Archive for May 2018
Perang ternyata tidak selalu dikaitkan dengan senjata maupun bom. Perang kali ini berbeda dengan perang yang ada dalam digma kita. Mungkin bisa dikatakan perang ini adalah perang jaman now heheheee. Yaps, perang ekonomi berupa perang dagang antara dua negara ekonomi raksasa di dunia yakni Amerika Serikat dan Republik Rakyat Tionghoa. Namun, apakah perang dagang ini juga membutuhkan pemenang? Apakah mungkin ada yang kalah dan ada yang menang? Rasanya sulit. Karena dengan adanya globalisasi tentu perang dagang ini sepertinya hanya akan memberi dampak buruk. Alangkah baiknya bila kedua negara raksasa ini melakukan langkah negosiasi yang tepat agar tidak membahayakan arus ekonomi dunia. Andaikata kedua negara ini adalah dua gajah raksasa yang sedang berperang, haruslah mereka peduli dengan negara-negara lain agar tidak ikut terinjak di tengah peperangan.

****************

### Latihan A
Dalam tulisan tentang perang dagang di atas, mengapa penulis merasa sulit membayangkan ada pihak yang menang dan ada yang kalah?

### Daftar Catatan
****************

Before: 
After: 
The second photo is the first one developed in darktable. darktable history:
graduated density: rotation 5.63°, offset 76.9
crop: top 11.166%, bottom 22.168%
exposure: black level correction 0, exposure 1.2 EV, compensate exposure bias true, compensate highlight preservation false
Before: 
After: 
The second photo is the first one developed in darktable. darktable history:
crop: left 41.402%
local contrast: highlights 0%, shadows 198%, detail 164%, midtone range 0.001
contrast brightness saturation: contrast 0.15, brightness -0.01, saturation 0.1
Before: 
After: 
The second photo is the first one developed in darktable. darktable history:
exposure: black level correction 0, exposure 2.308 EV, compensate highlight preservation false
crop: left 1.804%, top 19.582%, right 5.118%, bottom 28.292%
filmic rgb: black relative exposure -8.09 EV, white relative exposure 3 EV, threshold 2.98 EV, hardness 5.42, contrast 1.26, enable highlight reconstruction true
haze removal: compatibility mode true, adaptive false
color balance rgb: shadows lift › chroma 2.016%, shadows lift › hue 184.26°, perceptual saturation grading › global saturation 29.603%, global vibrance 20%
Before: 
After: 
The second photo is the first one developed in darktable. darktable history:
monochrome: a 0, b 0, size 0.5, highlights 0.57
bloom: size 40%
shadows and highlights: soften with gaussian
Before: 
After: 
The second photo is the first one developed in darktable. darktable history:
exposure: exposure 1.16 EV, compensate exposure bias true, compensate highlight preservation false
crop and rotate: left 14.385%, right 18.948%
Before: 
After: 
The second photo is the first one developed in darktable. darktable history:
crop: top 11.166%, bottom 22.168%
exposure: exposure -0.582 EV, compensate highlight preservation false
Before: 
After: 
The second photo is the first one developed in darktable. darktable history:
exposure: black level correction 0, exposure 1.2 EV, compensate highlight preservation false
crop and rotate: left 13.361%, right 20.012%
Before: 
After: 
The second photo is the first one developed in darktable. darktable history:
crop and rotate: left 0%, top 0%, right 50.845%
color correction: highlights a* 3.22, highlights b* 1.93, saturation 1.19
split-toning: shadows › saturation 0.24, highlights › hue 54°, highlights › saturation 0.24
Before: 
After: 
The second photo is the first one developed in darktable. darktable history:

****************

### Latihan B
Susunlah baris-baris catatan, mulai dari baris pertama catatan sampai baris yang memuat "1.2 EV, compensate exposure", keduanya ikut dihitung, menjadi tabel Markdown dengan kolom "Nomor" dan "Baris Catatan". Lewati baris yang kosong.

### Jawaban Latihan A
Karena adanya globalisasi membuat perang dagang ini tampaknya hanya akan membawa dampak buruk.

### Jawaban Latihan B
| Nomor | Baris Catatan |
|---|---|
| 1 | Before:  |
| 2 | After:  |
| 3 | The second photo is the first one developed in darktable. darktable history: |
| 4 | graduated density: rotation 5.63°, offset 76.9 |
| 5 | crop: top 11.166%, bottom 22.168% |
| 6 | exposure: black level correction 0, exposure 1.2 EV, compensate exposure bias true, compensate highlight preservation false |